It has long been considered one of the city's roughest public housing developments, but serious crime is down 40 percent this year at the Brownsville Houses in Brooklyn. Many residents say they notice the improvement.
"No more guns are going off, people are not fighting," one resident said. "You could walk in the middle of the street, nobody arguing or cursing at each other."
The city is on track to end 2017 with the fewest number of murders since the 1950s. Citywide, the total number of serious crimes is down four percent.
But the reduction is even more dramatic at New York City Housing Authority (NYCHA) housing — about seven percent, year to date, with 5 fewer murders, 46 fewer rapes, and 132 fewer robberies citywide.
Farinacci: What's helped over here?
Chief Gerald Nelson of NYCHA: We have new LED lighting. Just look above you: that's the state-of-the-art lighting. Someone's not going to click a switch, it's going to last forever, it illuminates the — at night time you think you're walking through here in broad daylight.

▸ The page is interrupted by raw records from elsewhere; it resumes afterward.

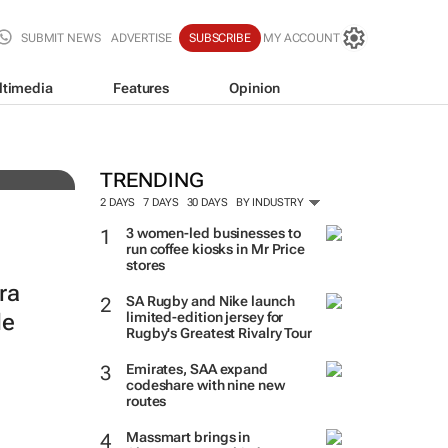
SUBMIT NEWS
ADVERTISE
SUBSCRIBE
MY ACCOUNT
ltimedia
Features
Opinion
TRENDING
2 DAYS
7 DAYS
30 DAYS
BY INDUSTRY
3 women-led businesses to
run coffee kiosks in Mr Price
stores
ra
SA Rugby and Nike launch
le
limited-edition jersey for
Rugby's Greatest Rivalry Tour
Emirates, SAA expand
codeshare with nine new
routes
Massmart brings in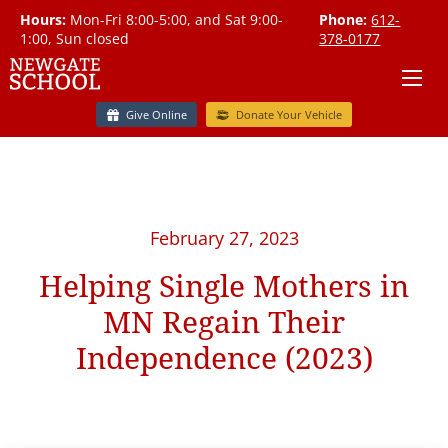
Hours:
Mon-Fri 8:00-5:00, and Sat 9:00-
Phone:
612-
1:00, Sun closed
378-0177
Give Online
Donate Your Vehicle
February 27, 2023
Helping Single Mothers in
MN Regain Their
Independence (2023)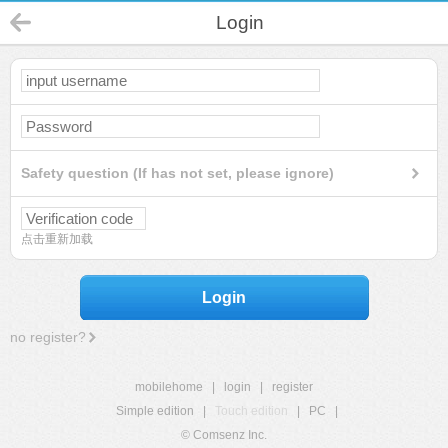
Login
Safety question (If has not set, please ignore)
点击重新加载
Login
no register?
mobilehome
|
login
|
register
Simple edition
|
Touch edition
|
PC
|
© Comsenz Inc.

Security cameras have also helped, as have new security systems using key fobs to block non-residents from entering buildings.
NYCHA gave NY1 a tour Thursday to show off new security measures installed in some developments under a $140 million city program.
But old perceptions persist.
"Brownsville remains an extremely troubled part of the city," said the narrator of a video from a website called United Gangs.
NY1 reported last week about mysterious, slickly-produced videos posted online in recent months that provide a distorted view of NYCHA developments as lawless, crime-ravaged wastelands.
Some residents say they remain fearful. "I don't feel safe out here," one said. "Sometimes I don't even want to go out, but I go out because I have to."
"Is it perfect? No. But it's a whole lot better than it was," Nelson said.
There are 326 NYCHA public housing developments throughout the city, and, so far, just 15 of them are slated for new lights and cameras. It is unclear as of yet when the rest will follow suit.